Sentiment analysis is performed with SentiStrength, a tool optimized for short, informal texts. Each tweet receives a positive score (S⁺) and a negative score (S⁻) ranging from 1 (neutral) to 5 (strong). The polarity score S = S⁺ − S⁻, ranging from –4 (strongly negative) to +4 (strongly positive), is used to classify tweets into three categories: negative (S ≤ –1), neutral (S = 0), and positive (S ≥ 1).

To isolate the effect of emotional contagion from confounding factors such as overall activity levels, the authors construct a null model. All stimulus tweets across all users are pooled into a single bucket B. For each observed tweet, they sample with replacement from B a number of tweets equal to the size of that tweet’s stimulus set. This reshuffling destroys any temporal or relational link between a user’s exposure and their subsequent posting while preserving the overall distribution of sentiment in the population. The baseline distribution derived from the null model is 34.44 % positive, 48.27 % neutral, and 17.29 % negative.

Comparing the observed stimulus composition with the baseline reveals systematic over‑exposure: before a negative tweet, users are exposed on average to 21.63 % negative tweets—a 4.34 %p increase over the baseline; before a positive tweet, exposure to positive tweets rises to 38.94 %—a 4.50 %p increase. Neutral tweets show virtually no deviation from the baseline, suggesting no contagion effect in that case. Mann‑Whitney U tests confirm that the differences for positive and negative conditions are highly significant (p < 10⁻⁶).
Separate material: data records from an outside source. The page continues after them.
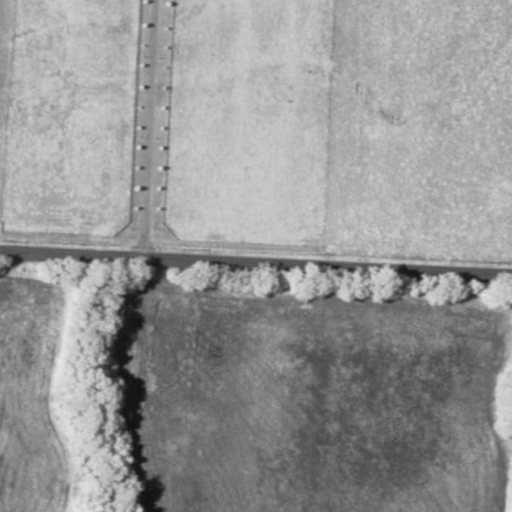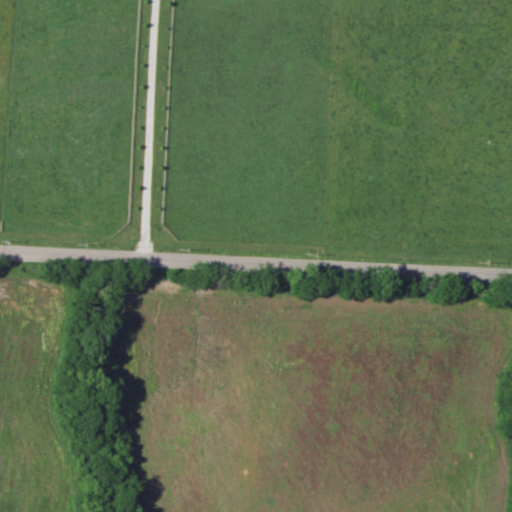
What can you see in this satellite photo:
road: (146, 130)
road: (255, 264)
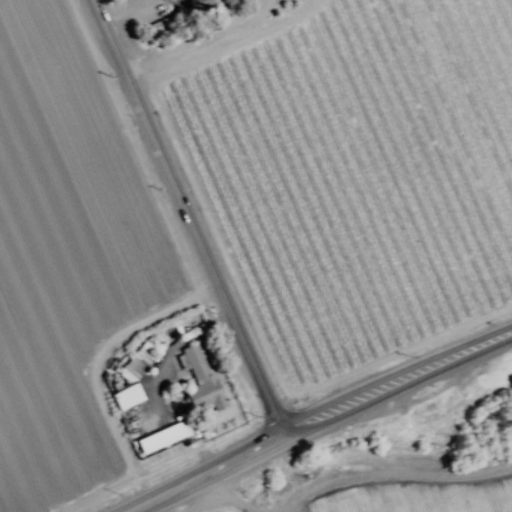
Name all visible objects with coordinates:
road: (203, 39)
road: (189, 216)
crop: (70, 254)
building: (136, 362)
building: (141, 362)
building: (199, 379)
building: (200, 380)
road: (397, 384)
building: (126, 396)
building: (126, 396)
building: (161, 436)
building: (163, 437)
road: (204, 473)
road: (390, 483)
crop: (435, 492)
road: (228, 493)
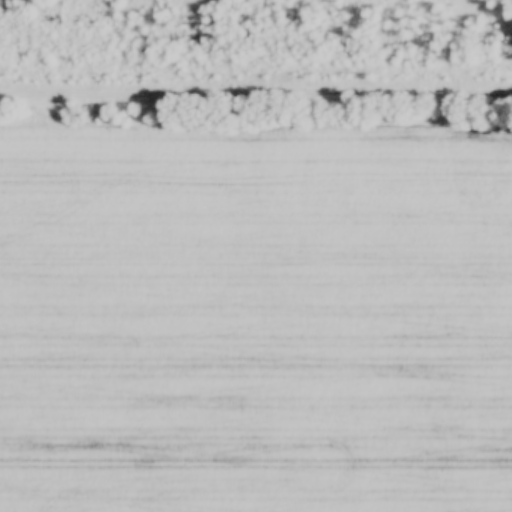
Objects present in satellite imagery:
road: (150, 62)
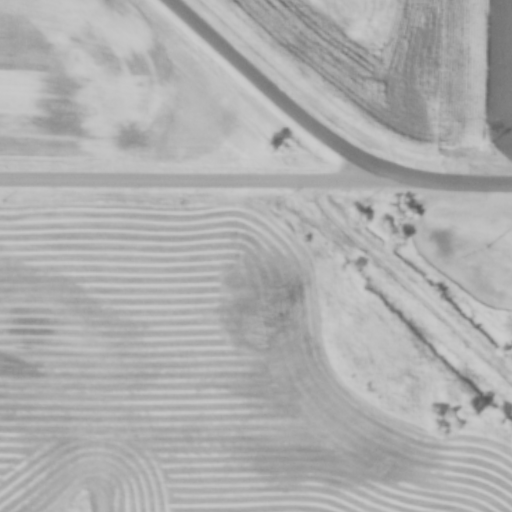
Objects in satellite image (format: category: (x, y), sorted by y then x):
road: (288, 100)
road: (256, 183)
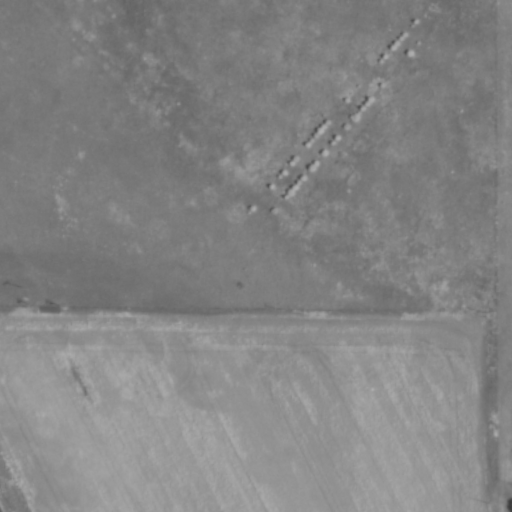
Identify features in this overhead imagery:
crop: (245, 413)
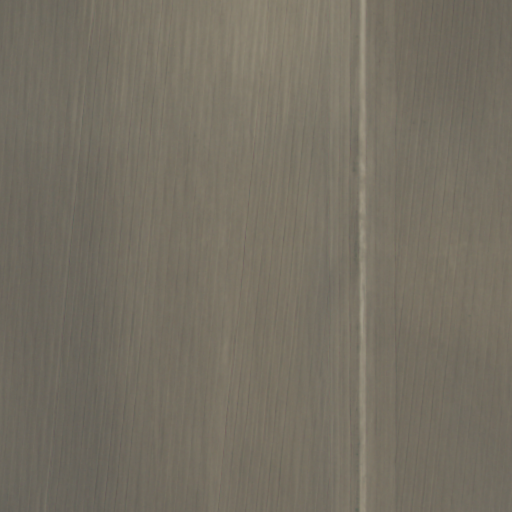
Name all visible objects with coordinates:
crop: (256, 256)
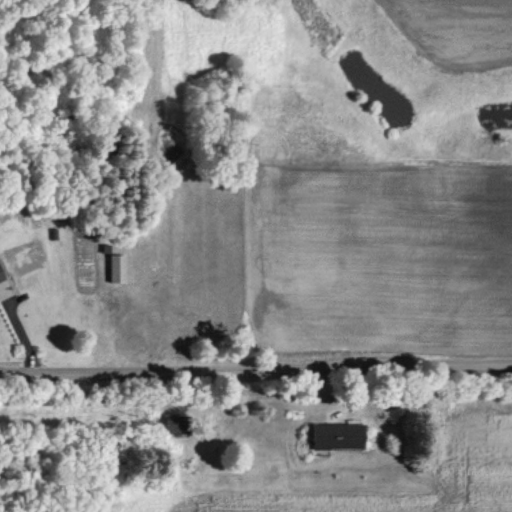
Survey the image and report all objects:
building: (118, 267)
building: (2, 274)
road: (256, 370)
building: (177, 423)
building: (338, 435)
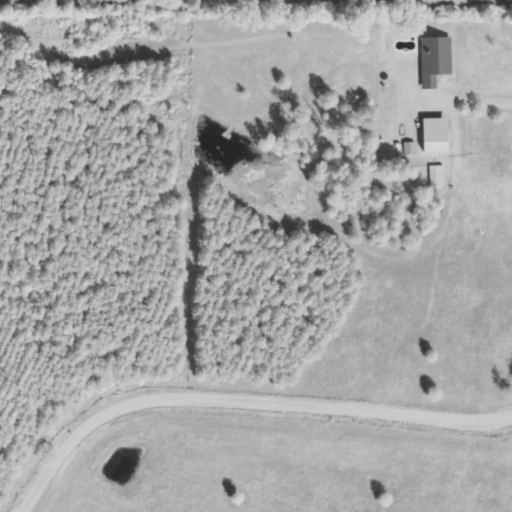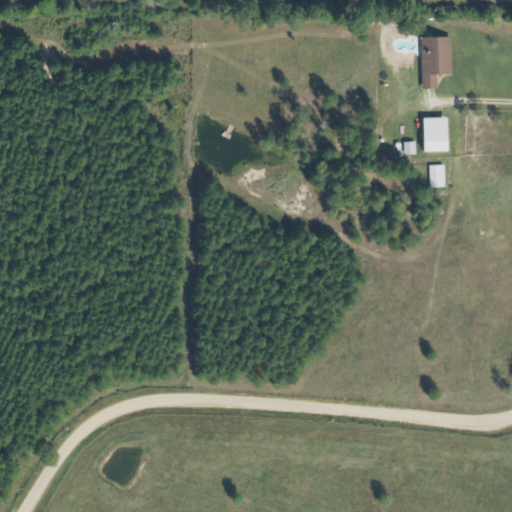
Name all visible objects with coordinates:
building: (438, 59)
building: (438, 134)
building: (440, 176)
road: (243, 401)
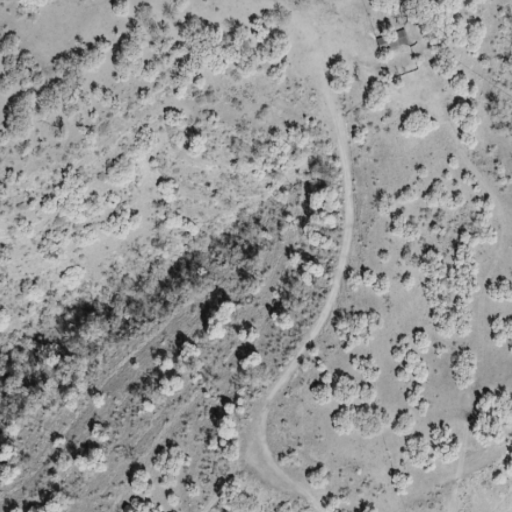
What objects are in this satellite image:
building: (389, 40)
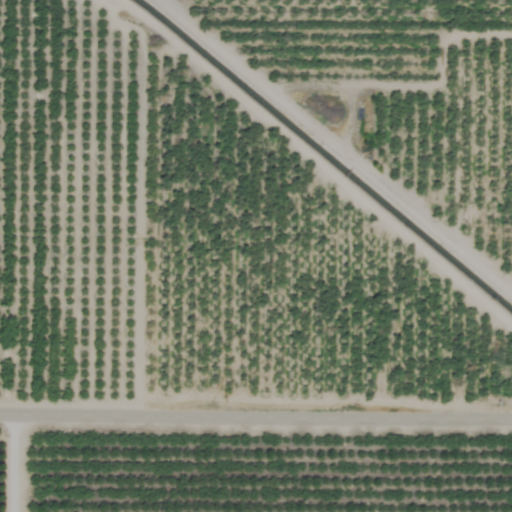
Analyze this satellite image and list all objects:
crop: (256, 256)
road: (256, 413)
road: (13, 461)
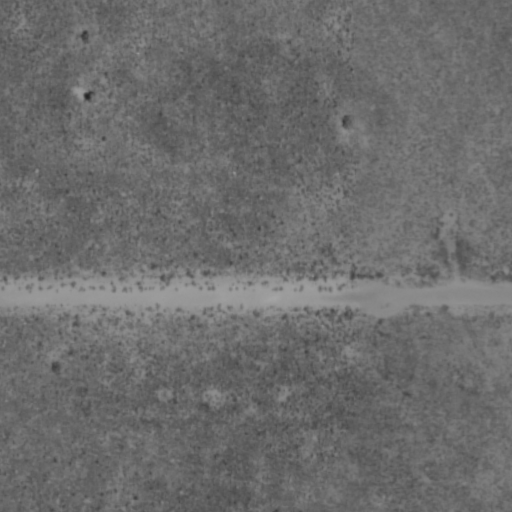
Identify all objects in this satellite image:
road: (256, 297)
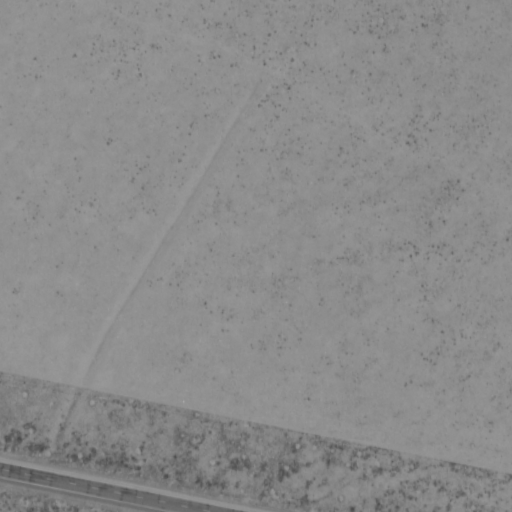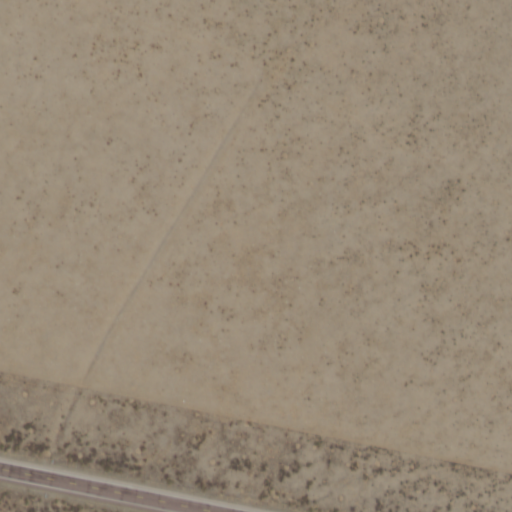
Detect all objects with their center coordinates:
road: (104, 490)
To capture the intensity of the emotional environment, the authors introduce a “valence” metric V = 2·p − 1, where p is the proportion of positive tweets in a stimulus set and n is the proportion of negative tweets (V ranges from –1 to +1). They compute V for each stimulus window, bin the values into 20 equally spaced intervals, and calculate the average response valence for each bin. The resulting relationship is strikingly linear (R² = 0.975), indicating that the more positive (or negative) the surrounding stream, the more likely the user’s subsequent tweet will reflect that polarity.

Beyond aggregate effects, the study examines individual susceptibility. For each user, the fraction of their tweets that appear to be influenced by emotional contagion is measured. Approximately 80 % of users have ≤50 % of their tweets affected, while the remaining 20 % show contagion influence on >50 % of their posts. Users are split into “highly susceptible” and “scarcely susceptible” groups. Highly susceptible users are significantly less likely to adopt negative emotions than their low‑susceptibility counterparts, yet both groups are equally likely to adopt positive emotions. This asymmetry suggests that negative emotional contagion may be more readily suppressed or moderated at the individual level.

The paper’s contributions are threefold. First, it demonstrates that emotional contagion can be detected in a massive, real‑world social‑media dataset without any experimental manipulation, thereby sidestepping the ethical concerns raised by prior Facebook studies. Second, the reshuffling null model provides a rigorous statistical baseline that isolates contagion from confounding exposure effects. Third, the identification of distinct susceptibility profiles adds nuance to the understanding of how emotions spread online, highlighting that contagion is not uniform across the user population.

Overall, the findings confirm that emotions do indeed “travel” through Twitter’s information streams, with measurable effect sizes (≈4 % over‑exposure) that, while modest at the individual level, become substantial when aggregated across millions of users. The linear valence relationship and the heterogeneous susceptibility patterns have practical implications for platform design, public‑health messaging, and interventions aimed at mitigating the spread of harmful emotional content while promoting positive discourse.